Chinese language edition of the revised International Technical Guideline on Sexuality Education published


On July 17th, the United Nations Educational, Scientific and Cultural Organization (UNESCO) Beijing Cluster Office and the United Nations Population Fund (UNFPA) China Office jointly launched the Chinese language edition of the revised International Technical Guideline on Sexuality Education (ITGSE) in Beijing. The English edition of the Guidance was launched globally earlier this year on January 10th by UNESCO together with co-publishing UN partners UNAIDS, UNFPA, UNICEF, UN Women and WHO.

The Guidance identifies characteristics of effective Comprehensive Sexuality Education (CSE) programs, recommends essential topics and learning objectives for learners aged 5 to 18 + years, and recommends approaches for planning, delivering and monitoring CSE programs. The Guidance is voluntary and non-mandatory, based on current evidence and international best practices, and recognizes the diversity of national contexts in which sexuality education is taking place.

At the launch ceremony, Ms. Amakobe Caroline Sande, Director of UNAIDS China Office, said in her opening speech, “the UN family is committed to working with national partners to further increase awareness and build national capacity in CSE. The revised Guidance comes at a great time to lend us strength.”

So, what is CSE? CSE is a curriculum-based process of teaching and learning about the cognitive, emotional, physical and social aspects of sexuality. A significant body of evidence shows that CSE enables children and young people to develop: accurate and age-appropriate knowledge, attitudes and skills, and positive values. However, few children and young people receive preparation for their lives that empowers them to take control and make informed decisions about their sexuality and relationships freely and responsibly.

In China, young people’s sexual and reproductive health knowledge remains low. According to a National Youth Survey conducted by the Population Research Institute of Peking University, only 4% of youth demonstrated sound sexual and reproductive health knowledge, 14% had adequate knowledge about HIV/AIDS, and more than half did not know how to avoid unintended pregnancy.

The sexuality education for children and adolescents in China requires scaling-up and strengthening at all levels. According to a joint study supported by UNESCO and UNFPA on implementation of sexuality education in middle schools, barriers include the lack of a standard curriculum and quality teaching and learning materials, as well as insufficient numbers of qualified teachers, counsellors and trainers in CSE.

“The Guidance presents a deeper understanding of the relevance of CSE to young people’s healthy development and overall well-being.
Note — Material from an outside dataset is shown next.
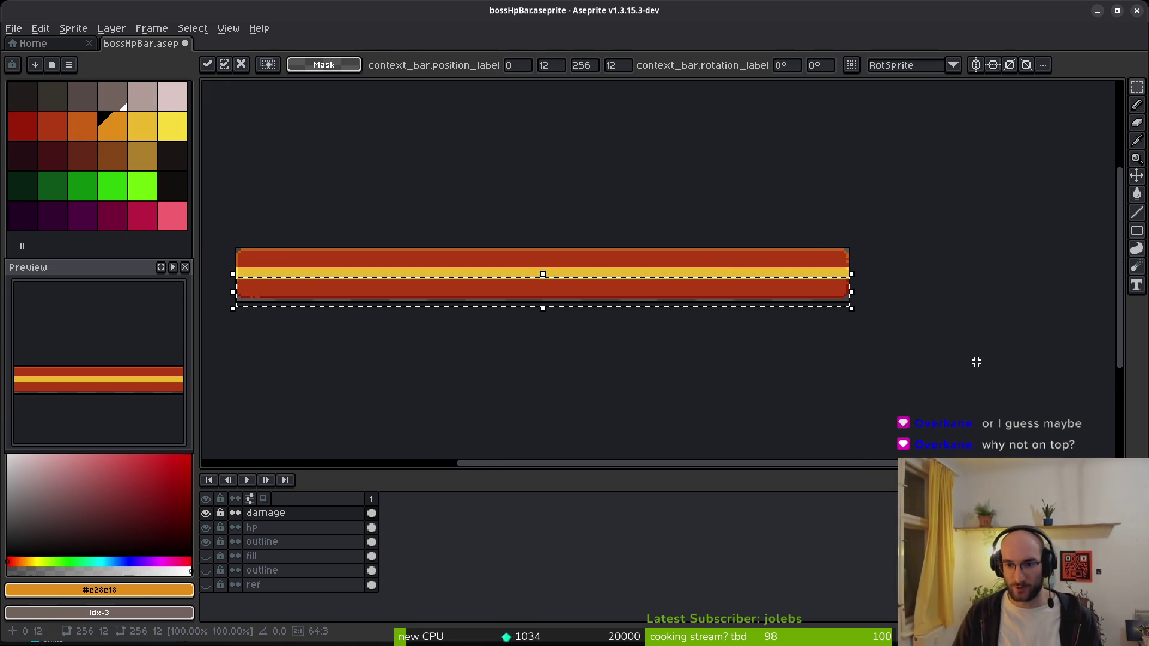
key(ctrl+d)
key(ctrl+s)
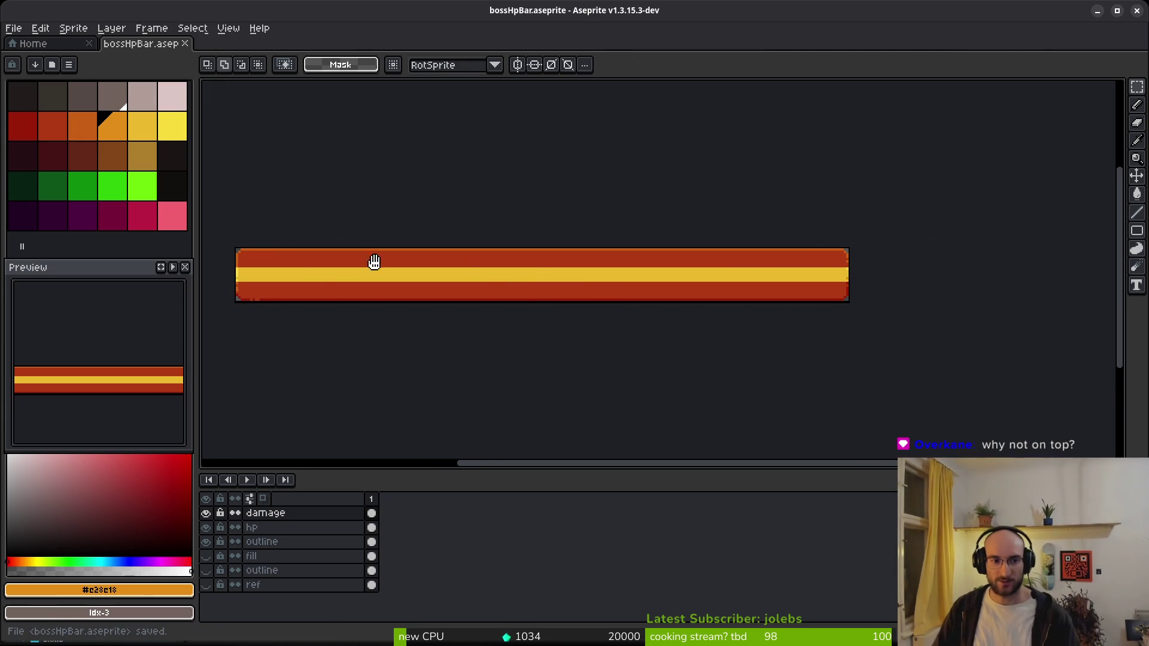
drag(321, 267, 533, 303)
scroll(454, 303, up, 2)
scroll(435, 261, up, 6)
We hope the detailed recommendations provided in the Guidance can guide all the countries including China where there is already policy support for sexual and reproductive health education in operationalizing CSE”, said Dr. Marielza Oliveira, Director of UNESCO Beijing Cluster Office.

Ms. Navchaa Suren, Representative a.i. of UNFPA China Office, mentioned in her speech that it is important to develop a CSE technical guidance which takes the Chinese situation into consideration.

The Guidance can guide and assist education, health and other relevant authorities in the development and implementation of school-based and out-of-school CSE programmes and materials. It is a framework based on international best practices, which is intended to support curriculum developers to create and adapt curricula appropriate to their context, and to guide programme developers in the design, implementation and monitoring of good quality sexuality education.

“Sexuality education cannot be taught by one book, one lecture, or one video. At least 6 to 8 Sexuality Education Classes per semester are necessary in schools. It is believed that the Guidance would promote and guide the implementation of CSE in China.” Said Ms. Song Wenzhen, Deputy Director of the Office of the National Working Committee on Children and Women of the State Council.

Following the launch of the Chinese language edition of the revised Guidance, a CSE workshop was held with active participation of nearly 150 stakeholders across China, including government representatives, researchers, formal and non-formal educators, youth and parent representative, representatives from national social service organizations as well as UN agencies and other international organizations. In the workshop, the participants discussed strategies to implement CSE, exchanged experiences and discussed evidence around critical issues.

Shen Haiping, Deputy Director of Department of Maternal and Child Health of the National Health Commission, highlighted: “In China, we are exploring how to best provide sexuality education and health service for adolescents. I hope this workshop could help the participants: to share cases, exchange experience, and learn from each other; and to jointly explore the strategy for improving sexuality education and adolescent health, improve the accessibility of adolescents’ health services, and promote the continuous development of adolescent health in China.”